Sie schaute sich um und sah, dass er versuchte, aus dem Bad zu flüchten. 

"Severus! Auch du wirst in dieser Badewanne landen. Ich mache immer alle Aufgaben so gut es geht und das hier wird keine Ausnahme sein", sagte sie, als sie ihn wieder zappelnd und strampelnd auf dem Arm hatte. Er war auf seinen kurzen unsicheren Beinen eben doch nicht so schnell wie ein Erwachsener.

Ebenso gab sie es einfach auf, ihn die ganze Zeit zu siezen. Schließlich war er derzeit ein Kind und wohl kaum ihr Professor.

Sie zog ihn also aus und setzte ihn neben Harry in die Wanne. Er überkreuzte seine kurzen Ärmchen über der Brust und versuchte erneut, sie niederzustarren. Währenddessen schien Harry sehr viel Spaß damit zu haben, mit Wasser umherzuspritzen und sein Ziel schien offenbar sein Professor zu sein, was dessen Laune nicht wirklich zu heben schien. 

Hermine beeilte sich damit, die beiden zu waschen und anzuziehen. Sie hatte nebenbei schließlich ein paar Haargummis und Haarnadeln in neue Kleidung verwandelt. 

Sie nahm den glücklich vor sich hin brabbelnden Harry und einen eher säuerlich dreinschauenden Severus auf den Arm und ging in ihr Schlafzimmer. Dort griff sie nach ihrer Schultasche und ging die Treppe hinunter in ihren neuen Gemeinschaftsraum.
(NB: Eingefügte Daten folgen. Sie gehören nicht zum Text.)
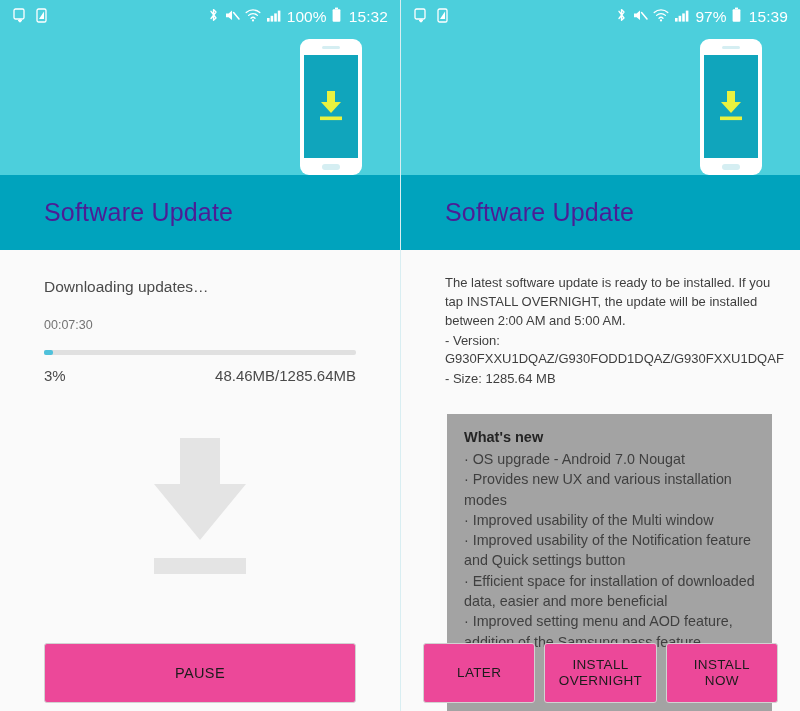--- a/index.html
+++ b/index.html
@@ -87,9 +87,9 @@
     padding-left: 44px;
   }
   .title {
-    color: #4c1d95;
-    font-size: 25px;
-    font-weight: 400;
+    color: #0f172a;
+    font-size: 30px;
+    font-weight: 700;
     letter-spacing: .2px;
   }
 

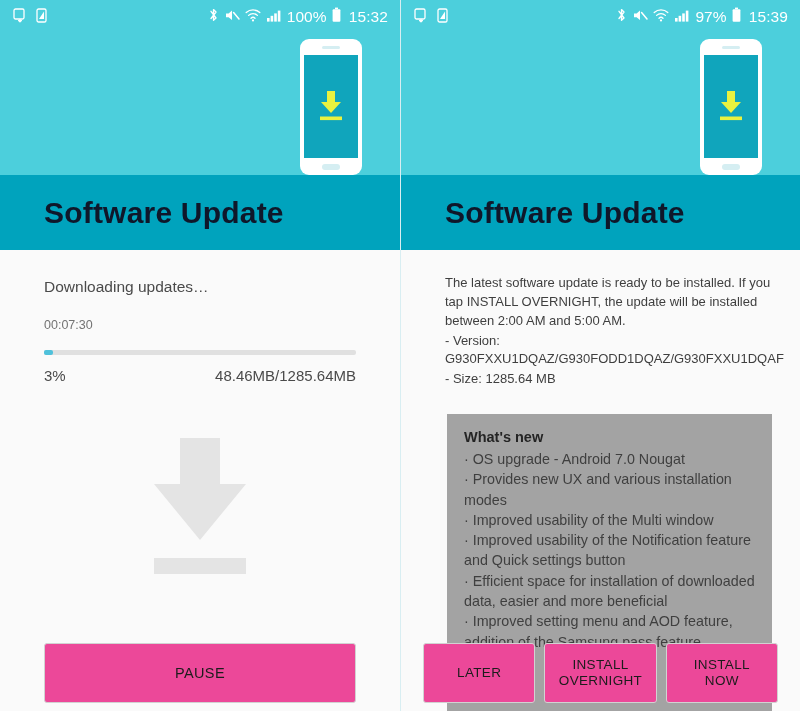--- a/index.html
+++ b/index.html
@@ -108,7 +108,7 @@
   }
   .dl-time {
     position: absolute; left: 44px; top: 68px;
-    font-size: 12.5px; color: #737373;
+    font-size: 12.5px; color: #14532d;
   }
   .progress-track {
     position: absolute; left: 44px; right: 44px; top: 100px;

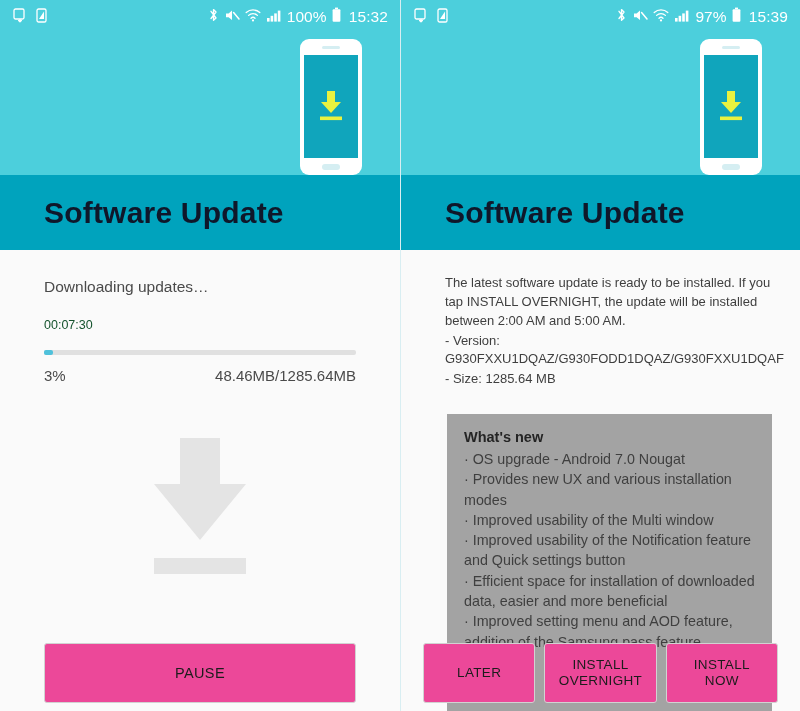--- a/index.html
+++ b/index.html
@@ -165,7 +165,7 @@
     position: absolute;
     left: 46px; right: 28px;
     top: 164px; bottom: 0;
-    background: #a3a3a3;
+    background: #f97316;
     padding: 15px 17px 8px 17px;
     overflow: hidden;
   }

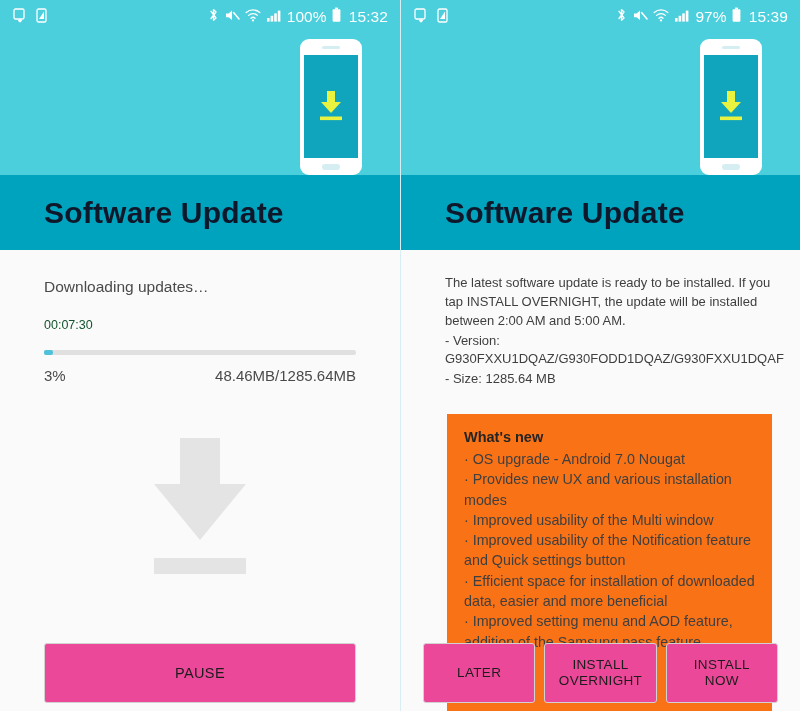--- a/index.html
+++ b/index.html
@@ -140,8 +140,8 @@
   .btn-row.triple { padding: 0 22px; gap: 9px; }
   .btn {
     flex: 1 1 0;
-    height: 60px;
-    background: #ec4899;
+    height: 50px;
+    background: #c2410c;
     border: 1px solid #d2d2d2;
     border-radius: 3px;
     display: flex; align-items: center; justify-content: center;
Neville und Astoria warteten dort bereits auf sie mit ihren Schützlingen.

Zusammen begaben sie sich auf den Weg zum Klassenzimmer für Verwandlung.

Den ganzen Weg lang starrte Severus sie mehr oder weniger verhasst an.

"Was? Dachtest du wirklich, ich lasse dich in Schwarz umherwandern? Für die nächste Zeit wirst du nichts Schwarzes mehr tragen und ganz ehrlich, dunkelblau steht dir auch ganz gut. Außerdem finde ich, dass ich durchaus schlimmere Farben hätte wählen können: rot zum Beispiel, oder ein schönes helles gelb. Wäre dir das etwa lieber?" 

Daraufhin zogen sich seine Augenbrauen nur noch weiter zusammen und sie konnte sich ein kleines zufriedenes Siegerlächeln nicht verkneifen. 

Das würde sie nicht wagen! Aber recht hat sie ja schon, blau ist definitiv besser als rot oder gelb. Moment, warum habe ich ihr gerade zugestimmt? Ich glaube, dass ich mir einen schönen Platz im Janus-Thickey-Ward im St. Mungos aussuchen kann, wenn das ganze hier vorbei ist. Meine einzige Bedingung wäre ein Platz so weit wie möglich weg von Lockhart.